Self-Attention Dense Depth Estimation Network for Unrectified Video Sequences
Alwyn Mathew, Aditya Prakash Patra, Jimson Mathew

TL;DR
This paper introduces a self-attention based deep learning network for dense depth estimation from unrectified video sequences, incorporating camera distortion into training, and achieving competitive results without relying on rectified images.
Contribution
The paper presents a novel self-attention depth and ego-motion network specifically designed for unrectified images, including camera distortion in the training process.
Findings
Performs competitively with methods using rectified images
Effective depth estimation from unrectified video sequences
Incorporates camera distortion into training pipeline
Abstract
The dense depth estimation of a 3D scene has numerous applications, mainly in robotics and surveillance.
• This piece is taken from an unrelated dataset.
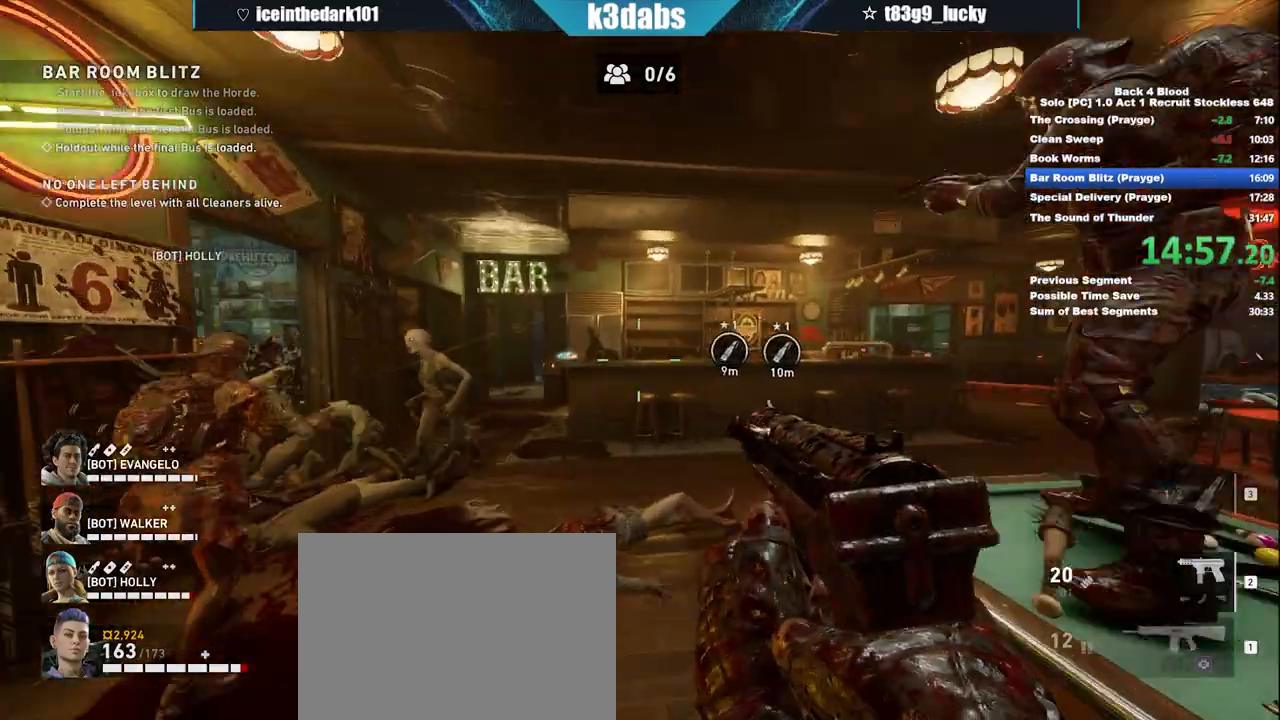
{"keys": ["a"], "mouse": [], "events": [[33, "1", "down"], [166, "1", "up"], [300, "a", "down"], [333, "w", "up"]]}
LiDAR and radar sensors are the hardware solution for real-time depth estimation, but these sensors produce sparse depth maps and are sometimes unreliable. In recent years research aimed at tackling depth estimation using single 2D image has received a lot of attention. The deep learning based self-supervised depth estimation methods from the rectified stereo and monocular video frames have shown promising results. We propose a self-attention based depth and ego-motion network for unrectified images. We also introduce non-differentiable distortion of the camera into the training pipeline. Our approach performs competitively when compared to other established approaches that used rectified images for depth estimation.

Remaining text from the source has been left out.